PAGE EXCERPT =>
┌──

Request guidance in optimising the performance of my implementation (running time and allocation)

question

#1

I suspect that it is possible for further improve upon my implementation of a particular cost function, but I’m not sure how to proceed further. The cost function involves summing the result of a series of matrix and vector multiplications. I’m hoping someone with more experience could suggest ways to speed up the evaluation of the cost function. My current implementation allocates a lot of memory and I suspect that this could somehow be reduced.

Many thanks for any advice.

The Implementation

using StaticArrays
using BenchmarkTools

const  ⊗ = kron

mutable struct Point2DH <: FieldVector{3,Float64}
    x::Float64
    y::Float64
    h::Float64
end

function cost(𝛉::AbstractArray, 𝒞::Tuple{AbstractArray, Vararg{AbstractArray}}, 𝒟::Tuple{AbstractArray, Vararg{AbstractArray}})
    ℳ, ℳʹ = collect(𝒟)
    Λ₁, Λ₂ = collect(𝒞)
    Jₐₘₗ = fill(0.0,(1,1))
    N = length(𝒟[1])
    𝚲ₙ = @MMatrix zeros(4,4)
    𝐞₁ = @SVector [1.0, 0.0, 0.0]
    𝐞₂ = @SVector [0.0, 1.0, 0.0]
    for n = 1:N
        𝚲ₙ[1:2,1:2] .= @view Λ₁[n][1:2,1:2]
        𝚲ₙ[3:4,3:4] .= @view Λ₂[n][1:2,1:2]
        𝐦 = ℳ[n]
        𝐦ʹ= ℳʹ[n]
        𝐔ₙ = (𝐦 ⊗ 𝐦ʹ)
        ∂ₓ𝐮ₙ =  [(𝐞₁ ⊗ 𝐦ʹ) (𝐞₂ ⊗ 𝐦ʹ) (𝐦 ⊗ 𝐞₁) (𝐦 ⊗ 𝐞₂)]
        𝐁ₙ =  ∂ₓ𝐮ₙ * 𝚲ₙ * ∂ₓ𝐮ₙ'
        𝚺ₙ = 𝛉' * 𝐁ₙ * 𝛉
        𝚺ₙ⁻¹ = inv(𝚺ₙ)

└──

EXCERPTED DATA =>

┌──

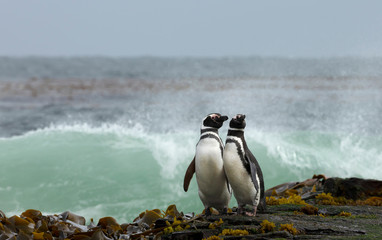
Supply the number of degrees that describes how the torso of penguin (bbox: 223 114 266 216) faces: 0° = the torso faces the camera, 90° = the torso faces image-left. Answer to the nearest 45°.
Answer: approximately 45°

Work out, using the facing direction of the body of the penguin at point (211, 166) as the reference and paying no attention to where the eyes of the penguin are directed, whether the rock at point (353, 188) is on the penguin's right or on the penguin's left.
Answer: on the penguin's left

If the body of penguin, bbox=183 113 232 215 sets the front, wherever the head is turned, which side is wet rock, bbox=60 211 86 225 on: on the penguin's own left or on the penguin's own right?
on the penguin's own right

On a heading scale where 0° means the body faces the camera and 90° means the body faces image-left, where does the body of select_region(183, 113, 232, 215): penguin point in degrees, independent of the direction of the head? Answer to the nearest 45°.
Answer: approximately 0°

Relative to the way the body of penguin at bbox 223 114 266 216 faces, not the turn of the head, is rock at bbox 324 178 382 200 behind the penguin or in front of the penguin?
behind

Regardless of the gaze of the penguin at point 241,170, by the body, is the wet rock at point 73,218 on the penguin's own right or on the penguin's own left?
on the penguin's own right
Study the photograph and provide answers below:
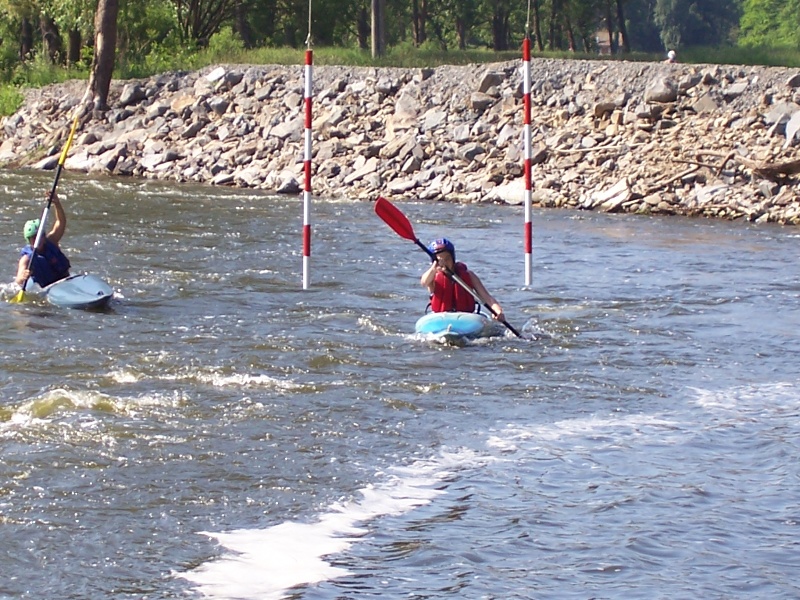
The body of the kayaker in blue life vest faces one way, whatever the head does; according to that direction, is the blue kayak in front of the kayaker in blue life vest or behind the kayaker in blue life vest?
in front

└──

ASSIGNMENT 1 =>
Answer these from the cost-function thread:
(a) What does the post say the cost function involves summing?
(b) Which function is the constant ⊗ set equal to?
(c) What fields does the Point2DH struct declare?
ASSIGNMENT 2 =>
From the cost-function thread, output the part that opens with the words containing "𝚲ₙ = @MMatrix" and closes with "𝚺ₙ⁻¹ = inv(𝚺ₙ)".

PROBLEM SOLUTION 1 =>
(a) The result of a series of matrix and vector multiplications.
(b) kron
(c) x, y and h, each of type Float64.

PROBLEM SOLUTION 2 =>
𝚲ₙ = @MMatrix zeros(4,4)
    𝐞₁ = @SVector [1.0, 0.0, 0.0]
    𝐞₂ = @SVector [0.0, 1.0, 0.0]
    for n = 1:N
        𝚲ₙ[1:2,1:2] .= @view Λ₁[n][1:2,1:2]
        𝚲ₙ[3:4,3:4] .= @view Λ₂[n][1:2,1:2]
        𝐦 = ℳ[n]
        𝐦ʹ= ℳʹ[n]
        𝐔ₙ = (𝐦 ⊗ 𝐦ʹ)
        ∂ₓ𝐮ₙ =  [(𝐞₁ ⊗ 𝐦ʹ) (𝐞₂ ⊗ 𝐦ʹ) (𝐦 ⊗ 𝐞₁) (𝐦 ⊗ 𝐞₂)]
        𝐁ₙ =  ∂ₓ𝐮ₙ * 𝚲ₙ * ∂ₓ𝐮ₙ'
        𝚺ₙ = 𝛉' * 𝐁ₙ * 𝛉
        𝚺ₙ⁻¹ = inv(𝚺ₙ)